Guadagnino também explora o significado histórico e social da palavra “queer,” num momento em que sua aceitação ainda era distante. Esse pano de fundo torna a luta interna de Lee ainda mais significativa, refletindo a dificuldade de encontrar autenticidade em um mundo que rejeita aquilo que não entende. O roteiro, escrito por Justin Kuritzkes, equilibra com habilidade a crítica social e os dilemas pessoais, oferecendo um olhar empático e muitas vezes brutal sobre a experiência queer.
Um dos momentos mais memoráveis é a utilização de “Come As You Are” do Nirvana, que, paradoxalmente, evoca sensualidade em um contexto de vulnerabilidade. Essa cena exemplifica como Guadagnino transforma gestos simples, como caminhar, em declarações emocionais poderosas. É um lembrete da busca incansável de Lee por algo real, mesmo que ele não saiba exatamente o que está procurando.
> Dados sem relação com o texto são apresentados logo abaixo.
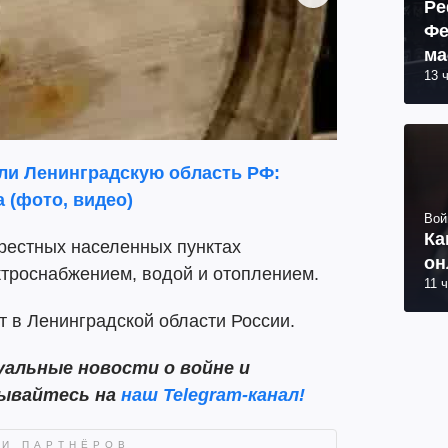
Ре
Фе
ма
13 
пр
ли Ленинградскую область РФ:
 (фото, видео)
Вой
Ка
крестных населенных пунктах
он
троснабжением, водой и отоплением.
11 
т в Ленинградской области России.
альные новости о войне и
сывайтесь на
наш Telegram-канал!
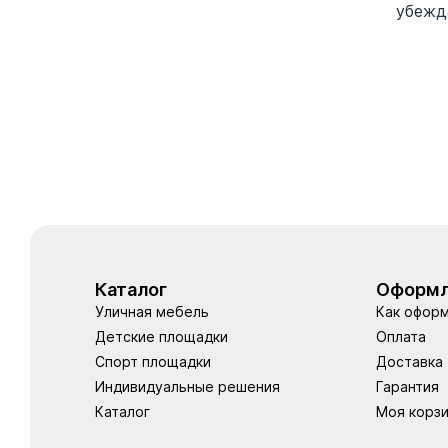
убежда
Каталог
Оформл
Уличная мебель
Как оформ
Детские площадки
Оплата
Спорт площадки
Доставка
Индивидуальные решения
Гарантия
Каталог
Моя корз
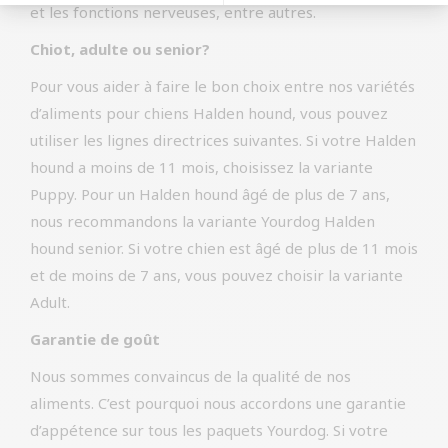
et les fonctions nerveuses, entre autres.
Chiot, adulte ou senior?
Pour vous aider à faire le bon choix entre nos variétés
d’aliments pour chiens Halden hound, vous pouvez
utiliser les lignes directrices suivantes. Si votre Halden
hound a moins de 11 mois, choisissez la variante
Puppy. Pour un Halden hound âgé de plus de 7 ans,
nous recommandons la variante Yourdog Halden
hound senior. Si votre chien est âgé de plus de 11 mois
et de moins de 7 ans, vous pouvez choisir la variante
Adult.
Garantie de goût
Nous sommes convaincus de la qualité de nos
aliments. C’est pourquoi nous accordons une garantie
d’appétence sur tous les paquets Yourdog. Si votre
Queer é uma obra de camadas, sobre desejo, obsessão e o anseio por um lugar no mundo. A direção sensível de Guadagnino e a performance monumental de Craig transformam essa história de solidão em um drama profundamente humano. É um filme que convida à reflexão e, acima de tudo, desafia o público a abraçar as complexidades do desejo e da identidade.